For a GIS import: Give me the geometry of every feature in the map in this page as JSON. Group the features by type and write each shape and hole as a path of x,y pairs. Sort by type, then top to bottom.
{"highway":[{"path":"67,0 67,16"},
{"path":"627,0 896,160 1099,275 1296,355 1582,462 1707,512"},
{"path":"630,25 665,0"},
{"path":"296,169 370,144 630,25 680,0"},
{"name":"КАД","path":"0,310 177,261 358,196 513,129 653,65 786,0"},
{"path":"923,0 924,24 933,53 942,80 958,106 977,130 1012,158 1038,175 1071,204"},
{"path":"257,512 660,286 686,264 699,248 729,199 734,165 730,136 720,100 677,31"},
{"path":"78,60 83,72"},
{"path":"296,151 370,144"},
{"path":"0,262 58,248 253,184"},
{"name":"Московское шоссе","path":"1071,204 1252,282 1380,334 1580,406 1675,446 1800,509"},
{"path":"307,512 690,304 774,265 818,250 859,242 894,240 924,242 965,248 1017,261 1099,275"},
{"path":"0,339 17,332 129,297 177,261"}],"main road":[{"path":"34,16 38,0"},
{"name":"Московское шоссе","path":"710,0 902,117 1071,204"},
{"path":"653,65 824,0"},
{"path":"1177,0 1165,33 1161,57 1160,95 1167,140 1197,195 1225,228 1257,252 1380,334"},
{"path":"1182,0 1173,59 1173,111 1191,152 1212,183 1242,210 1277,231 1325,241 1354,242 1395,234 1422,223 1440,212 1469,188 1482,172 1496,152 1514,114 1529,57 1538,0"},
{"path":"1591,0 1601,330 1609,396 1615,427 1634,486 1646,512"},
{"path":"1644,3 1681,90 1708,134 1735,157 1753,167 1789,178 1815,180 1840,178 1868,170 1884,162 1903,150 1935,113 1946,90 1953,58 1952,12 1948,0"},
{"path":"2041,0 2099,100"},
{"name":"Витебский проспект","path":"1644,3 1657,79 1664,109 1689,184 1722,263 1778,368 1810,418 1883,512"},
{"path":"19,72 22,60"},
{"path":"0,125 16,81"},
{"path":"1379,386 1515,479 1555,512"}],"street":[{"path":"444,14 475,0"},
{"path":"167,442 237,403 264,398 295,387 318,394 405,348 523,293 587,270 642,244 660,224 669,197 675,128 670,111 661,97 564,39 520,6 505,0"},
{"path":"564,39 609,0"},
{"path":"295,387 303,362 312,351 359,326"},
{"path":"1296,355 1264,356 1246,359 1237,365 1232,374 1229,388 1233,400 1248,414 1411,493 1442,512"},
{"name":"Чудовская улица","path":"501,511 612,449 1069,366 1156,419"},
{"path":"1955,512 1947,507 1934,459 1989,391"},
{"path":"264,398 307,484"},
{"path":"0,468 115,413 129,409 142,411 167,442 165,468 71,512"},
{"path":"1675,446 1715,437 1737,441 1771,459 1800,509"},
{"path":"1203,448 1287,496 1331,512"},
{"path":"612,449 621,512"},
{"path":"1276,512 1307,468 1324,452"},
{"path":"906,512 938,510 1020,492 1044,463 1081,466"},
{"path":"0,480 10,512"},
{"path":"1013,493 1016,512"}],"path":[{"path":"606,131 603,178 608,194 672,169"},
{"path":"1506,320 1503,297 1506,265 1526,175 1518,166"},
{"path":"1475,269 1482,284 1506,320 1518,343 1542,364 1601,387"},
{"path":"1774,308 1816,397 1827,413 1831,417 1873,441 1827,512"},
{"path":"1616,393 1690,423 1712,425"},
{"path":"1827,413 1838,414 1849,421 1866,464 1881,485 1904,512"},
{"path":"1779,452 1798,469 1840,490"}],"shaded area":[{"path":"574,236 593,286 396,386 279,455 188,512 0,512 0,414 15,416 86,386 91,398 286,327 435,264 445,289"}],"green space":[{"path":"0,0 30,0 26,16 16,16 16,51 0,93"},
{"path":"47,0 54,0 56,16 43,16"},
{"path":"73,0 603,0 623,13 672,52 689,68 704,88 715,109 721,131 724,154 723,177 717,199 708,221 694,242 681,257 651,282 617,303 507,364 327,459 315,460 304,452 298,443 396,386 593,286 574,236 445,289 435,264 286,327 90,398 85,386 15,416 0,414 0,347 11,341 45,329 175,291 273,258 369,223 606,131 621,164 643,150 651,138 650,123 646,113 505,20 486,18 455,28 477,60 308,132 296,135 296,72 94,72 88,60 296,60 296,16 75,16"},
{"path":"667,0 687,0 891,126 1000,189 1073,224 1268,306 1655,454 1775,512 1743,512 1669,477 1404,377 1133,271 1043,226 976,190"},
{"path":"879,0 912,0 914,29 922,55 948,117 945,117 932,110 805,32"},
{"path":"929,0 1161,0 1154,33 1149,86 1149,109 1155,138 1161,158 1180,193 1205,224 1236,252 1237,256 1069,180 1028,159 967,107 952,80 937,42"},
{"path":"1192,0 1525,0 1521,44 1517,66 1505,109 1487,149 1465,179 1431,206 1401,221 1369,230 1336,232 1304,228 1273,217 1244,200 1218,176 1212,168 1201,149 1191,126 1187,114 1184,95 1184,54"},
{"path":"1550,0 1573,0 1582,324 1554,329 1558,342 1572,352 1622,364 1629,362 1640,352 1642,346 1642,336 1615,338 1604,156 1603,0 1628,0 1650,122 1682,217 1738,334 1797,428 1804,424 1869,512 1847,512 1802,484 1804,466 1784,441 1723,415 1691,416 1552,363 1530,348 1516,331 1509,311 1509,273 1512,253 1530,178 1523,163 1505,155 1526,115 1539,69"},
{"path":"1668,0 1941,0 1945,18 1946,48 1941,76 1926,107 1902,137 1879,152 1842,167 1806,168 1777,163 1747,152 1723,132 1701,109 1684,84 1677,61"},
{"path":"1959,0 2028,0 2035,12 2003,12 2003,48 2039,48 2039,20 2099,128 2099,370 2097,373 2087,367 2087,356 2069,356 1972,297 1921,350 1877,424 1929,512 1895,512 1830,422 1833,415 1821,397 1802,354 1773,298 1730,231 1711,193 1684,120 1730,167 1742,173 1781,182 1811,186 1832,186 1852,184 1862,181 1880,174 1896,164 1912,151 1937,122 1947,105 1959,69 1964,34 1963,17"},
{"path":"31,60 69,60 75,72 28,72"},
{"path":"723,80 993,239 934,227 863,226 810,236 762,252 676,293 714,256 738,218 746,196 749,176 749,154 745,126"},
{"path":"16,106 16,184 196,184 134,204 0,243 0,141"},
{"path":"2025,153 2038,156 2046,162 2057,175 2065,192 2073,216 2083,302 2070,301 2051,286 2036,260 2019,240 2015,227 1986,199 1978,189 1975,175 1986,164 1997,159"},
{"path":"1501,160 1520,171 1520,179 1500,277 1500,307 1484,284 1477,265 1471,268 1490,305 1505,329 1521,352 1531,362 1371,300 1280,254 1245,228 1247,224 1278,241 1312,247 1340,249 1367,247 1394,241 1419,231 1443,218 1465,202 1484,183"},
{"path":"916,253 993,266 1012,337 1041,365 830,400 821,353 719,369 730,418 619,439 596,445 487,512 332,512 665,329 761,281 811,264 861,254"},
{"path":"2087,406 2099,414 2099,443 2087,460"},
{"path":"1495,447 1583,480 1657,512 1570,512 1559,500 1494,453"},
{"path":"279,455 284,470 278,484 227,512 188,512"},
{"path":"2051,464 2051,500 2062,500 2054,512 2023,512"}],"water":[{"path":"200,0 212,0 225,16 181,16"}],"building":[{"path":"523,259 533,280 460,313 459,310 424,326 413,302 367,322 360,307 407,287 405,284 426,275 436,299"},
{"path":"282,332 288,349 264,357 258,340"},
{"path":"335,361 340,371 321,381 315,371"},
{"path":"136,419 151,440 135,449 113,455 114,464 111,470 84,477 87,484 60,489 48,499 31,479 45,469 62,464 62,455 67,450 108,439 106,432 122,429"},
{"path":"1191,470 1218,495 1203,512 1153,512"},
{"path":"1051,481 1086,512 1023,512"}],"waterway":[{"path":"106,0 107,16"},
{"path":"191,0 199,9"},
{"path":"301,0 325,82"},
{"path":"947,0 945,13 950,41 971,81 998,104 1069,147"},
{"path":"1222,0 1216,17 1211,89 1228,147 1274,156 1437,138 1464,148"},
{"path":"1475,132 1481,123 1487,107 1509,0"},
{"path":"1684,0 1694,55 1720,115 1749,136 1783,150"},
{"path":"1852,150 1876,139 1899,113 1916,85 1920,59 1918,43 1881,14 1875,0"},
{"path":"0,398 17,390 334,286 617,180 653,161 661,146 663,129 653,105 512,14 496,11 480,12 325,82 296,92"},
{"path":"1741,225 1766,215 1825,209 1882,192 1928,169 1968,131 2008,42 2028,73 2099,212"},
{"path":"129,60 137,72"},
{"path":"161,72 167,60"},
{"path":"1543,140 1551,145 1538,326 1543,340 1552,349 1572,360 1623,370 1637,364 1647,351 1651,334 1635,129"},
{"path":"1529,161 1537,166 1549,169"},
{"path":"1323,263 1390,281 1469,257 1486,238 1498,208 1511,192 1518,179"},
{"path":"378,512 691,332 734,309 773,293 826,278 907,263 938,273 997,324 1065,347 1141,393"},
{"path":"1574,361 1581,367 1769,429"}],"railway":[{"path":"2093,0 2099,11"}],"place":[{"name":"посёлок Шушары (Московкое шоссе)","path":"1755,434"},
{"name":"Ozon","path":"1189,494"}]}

Problem to solve
Search the entries above for "шоссе". Return every line that has it.

Response to the exercise
{"name":"Московское шоссе","path":"1071,204 1252,282 1380,334 1580,406 1675,446 1800,509"},
{"name":"Московское шоссе","path":"710,0 902,117 1071,204"},
{"path":"1574,361 1581,367 1769,429"}],"railway":[{"path":"2093,0 2099,11"}],"place":[{"name":"посёлок Шушары (Московкое шоссе)","path":"1755,434"},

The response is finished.